La quatrième section du tableau dresse le bilan. Comme notre secteur manufacturier produit et vend beaucoup moins qu’avant, la part de l’emploi manufacturier dans l’emploi total au Québec s’est effondrée. En 2002, 18 % des travailleurs québécois étaient employés par des entreprises manufacturières. En 2014, ce pourcentage n’est plus que de 12 %. C’est même pire dans les autres provinces : l’emploi manufacturier n’y compte plus que pour 9 % de l’emploi total.
Un groupe de chercheurs dirigés par le professeur Serge Coulombe, de l’Université d’Ottawa, a récemment démontré qu’on peut attribuer les deux tiers de la chute de l’emploi manufacturier canadien depuis 2002 à la maladie hollandaise déclenchée par le boum pétrolier albertain. Réfléchissant à la chose, l’économiste canadien Robert Mundell (Nobel 1999) s’est déjà pris à regretter que l’est du Canada ne possède pas son propre dollar distinct. Dans l’épisode que nous vivons depuis 2002, une simple dépréciation du dollar de l’Est canadien par rapport à celui de l’Ouest nous aurait en effet déjà guéris de la maladie hollandaise.

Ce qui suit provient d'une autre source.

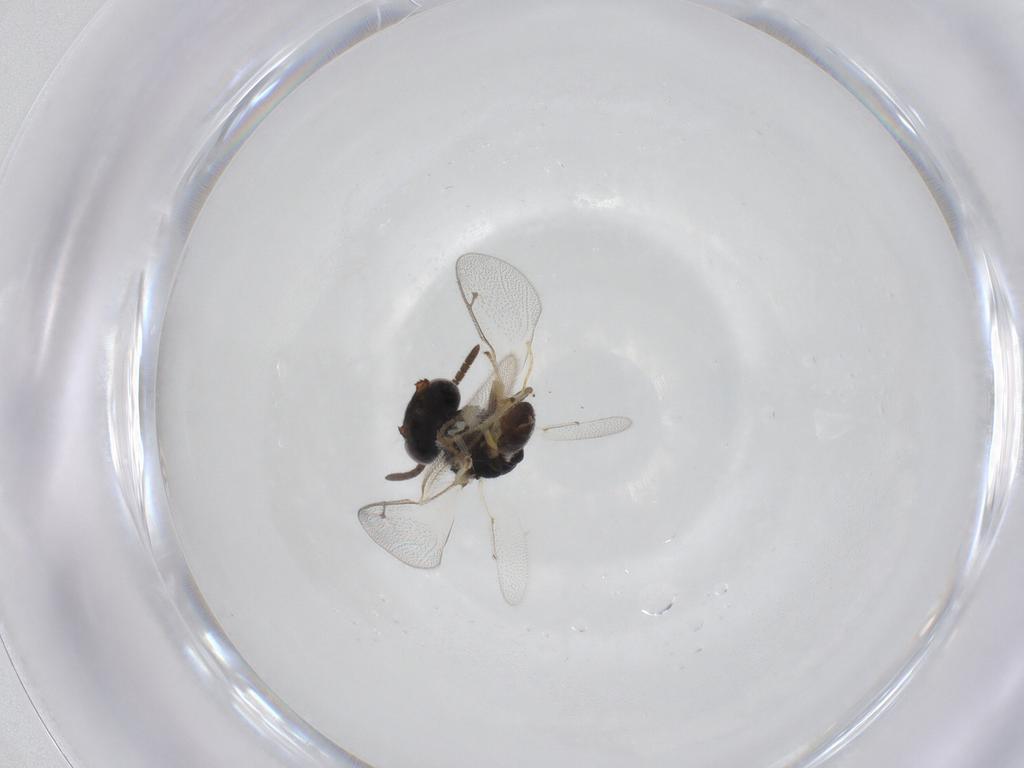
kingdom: Animalia
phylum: Arthropoda
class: Insecta
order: Hymenoptera
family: Pteromalidae
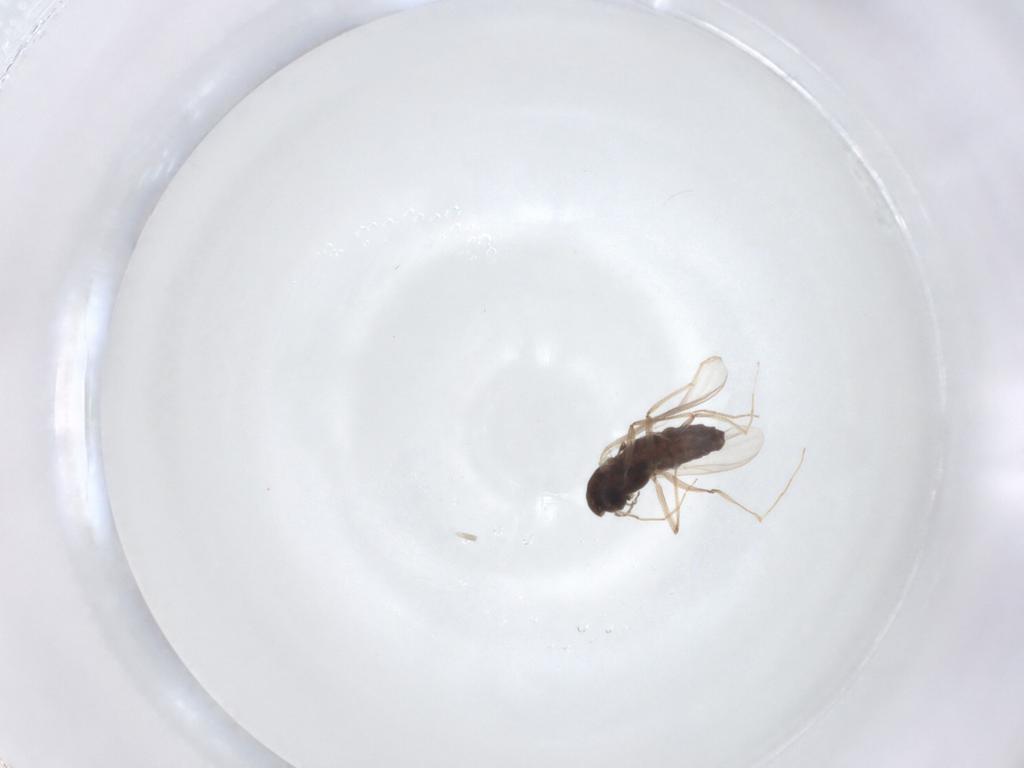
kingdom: Animalia
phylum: Arthropoda
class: Insecta
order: Diptera
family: Chironomidae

Ainsi va la vie : en Amérique du Nord, l’orientation des échanges économiques est surtout nord-sud, mais il y a 150 ans, les pères de la Confédération ont plutôt voulu bâtir le pays dans le sens est-ouest. Un beau grand pays, mais il faut vivre avec les conséquences.
Bonjour M. Fortin
Il serait intéressant d’étendre votre analyse aux autres provinces pour voir si ce n’est qu’au Quebec qu’on retrouve ce « mal hollandais »
Cordialement
@Ray, relisez l’article … paragraphe 2.
Aujourd’hui, au Canada, on peut pareillement dire que le secteur manufacturier de l’Ontario, du Québec et des Maritimes souffre de la maladie hollandaise que lui inflige le boum pétrolier de l’Alberta.
Qu’en est-il de la Colombie-Britannique, de Saskatchewan et du Manitoba ?
Peut-on avoir un graphique démontrant l’évolution du secteur manufacturier par province sur plusieurs années ?
De plus, il serait intéressant d’avoir les sources utilisées par M. Fortin pour la rédaction de ce billet
Cordialement
Qu’en est-il de la Colombie-Britannique, de Saskatchewan et du Manitoba ?
Ce ne sont ne sont pas des provinces ou le secteur manufacturier a la même importance qu’au Québec et qu’en Ontario. De plus, la Sakatchewan est dans une situation similaire à celle de l’Alberta.
En fait, la piasse à Chrétien est descendue à 61 cennes noires en 2001
Est-ce que le NON l’aurait remporté en 1995 si les Québécois avaient su que leur dollar tomberait à 61 cennes ce qui fait qu’ils devaient payer jusqu’à 1,64 pour avoir un dollar américain lors de leur voyage en Floride?